Tolpan ließ seine Beine durch die Eisenstangen des Käfigs baumeln und erzählte Sestun seine Geschichte. Dabei bemerkte er, daß Gilthanas nur vorgab zu schlafen. Tolpan sah, wie der Elf seine Augen öffnete und sich schnell umsah, wenn er sich unbeobachtet fühlte. Das machte Tolpan unglaublich neugierig. Es schien fast, als ob Gilthanas auf etwas warten würde. Der Kender verlor den Faden in seiner Geschichte.

»Und so habe ich… oh… einen Stein aus seinem Beutel genommen, warf ihn und – traf den Zauberer am Kopf«, schloß Tolpan eilig seine Erzählung. »Der Dämon packte den Zauberer an den Füßen und zog ihn hinunter in die Tiefen des Abgrundes.«

»Aber erst hat Dämon dir gedankt«, half Sestun nach, der die Geschichte – mit Abweichungen – schon zweimal gehört hatte. »Du vergessen.«

»Habe ich?« fragte Tolpan, während er Gilthanas nicht aus den Augen ließ. »Na gut, der Dämon dankte mir und nahm uns den magischen Ring weg, den er mir gegeben hatte. Wenn es nicht dunkel wäre, könntest du den Umriß des Ringes, der auf meinem Finger eingebrannt ist, erkennen.«

»Sonne aufgehen. Morgen bald. Ich sehe dann«, sagte der Gossenzwerg eifrig.

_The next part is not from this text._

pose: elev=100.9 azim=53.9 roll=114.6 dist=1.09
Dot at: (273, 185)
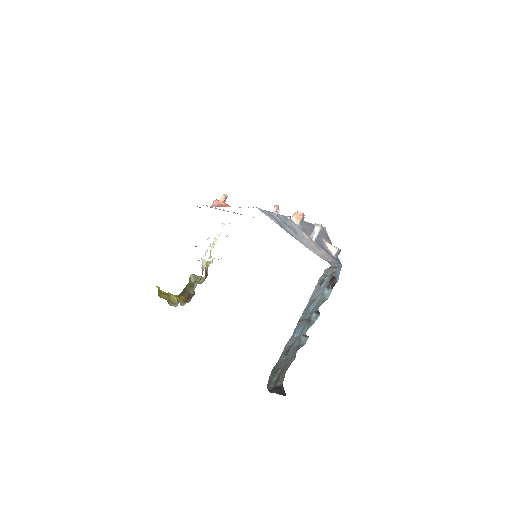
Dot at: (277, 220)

Es war immer noch dunkel, aber ein schwaches Licht im Osten deutete an, daß die Sonne bald aufgehen würde.

Plötzlich hörte Tolpan einen Vogel im Wald zwitschern. Mehrere antworteten ihm. Was für merkwürdig klingende Vögel, dachte Tolpan. Niemals zuvor hatte er so etwas gehört. Aber andererseits war er auch noch nie so tief im Süden gewesen. Er wußte aufgrund seiner vielen Landkarten, wo sie sich befanden. Sie hatten die einzige Brücke über den Weißen Fluß passiert und steuerten nach Süden, auf Pax Tarkas zu, das auf der Karte des Kenders als die Stätte der berühmten Thardarkan-Eisenerzminen verzeichnet war. Das Land begann anzusteigen, und dichte Espenwälder tauchten im Westen auf. Die Drakonier und Hobgoblins behielten die Wälder im Auge und beschleunigten das Tempo. Verborgen in diesen Wäldern lag Qualinesti, das uralte Elfenreich.

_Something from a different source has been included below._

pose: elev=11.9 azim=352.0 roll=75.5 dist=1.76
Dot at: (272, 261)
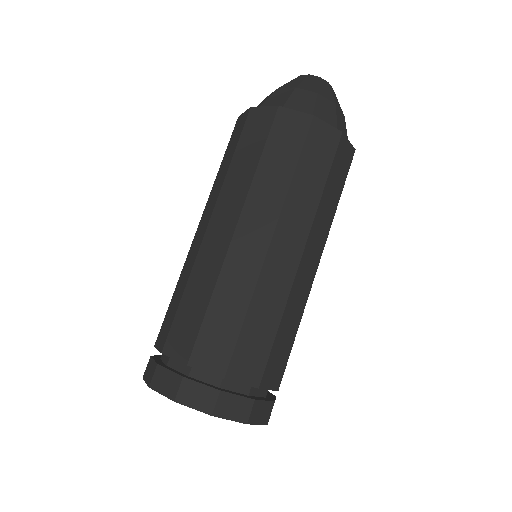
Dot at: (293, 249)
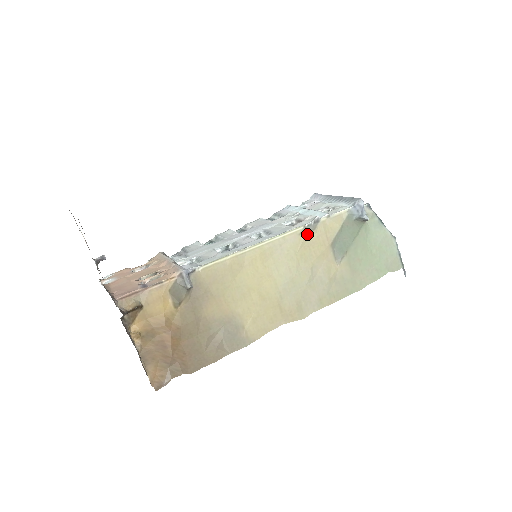
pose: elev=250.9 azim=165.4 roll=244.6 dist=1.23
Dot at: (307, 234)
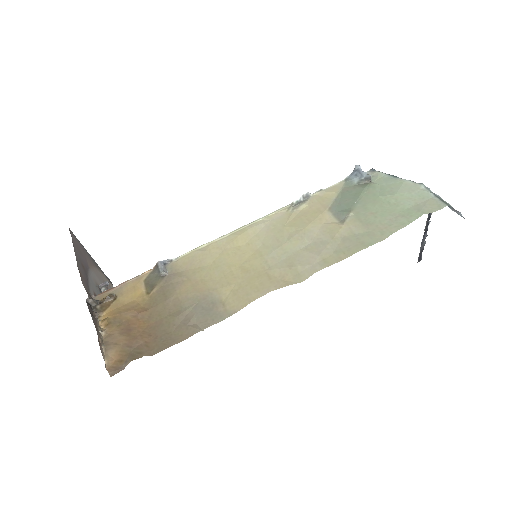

Ein anderer Vogel rief, diesmal viel näher. Dann sträubten sich Tolpans Haare, als der gleiche Vogelruf direkt hinter ihm ertönte. Der Kender drehte sich um: Gilthanas war auf den Füßen, die Finger an den Lippen, ein unheimlicher Pfeifton fuhr durch die Luft.

»Tanis!« rief Tolpan, aber der Halb-Elf war bereits wach, wie alle anderen im Wagen.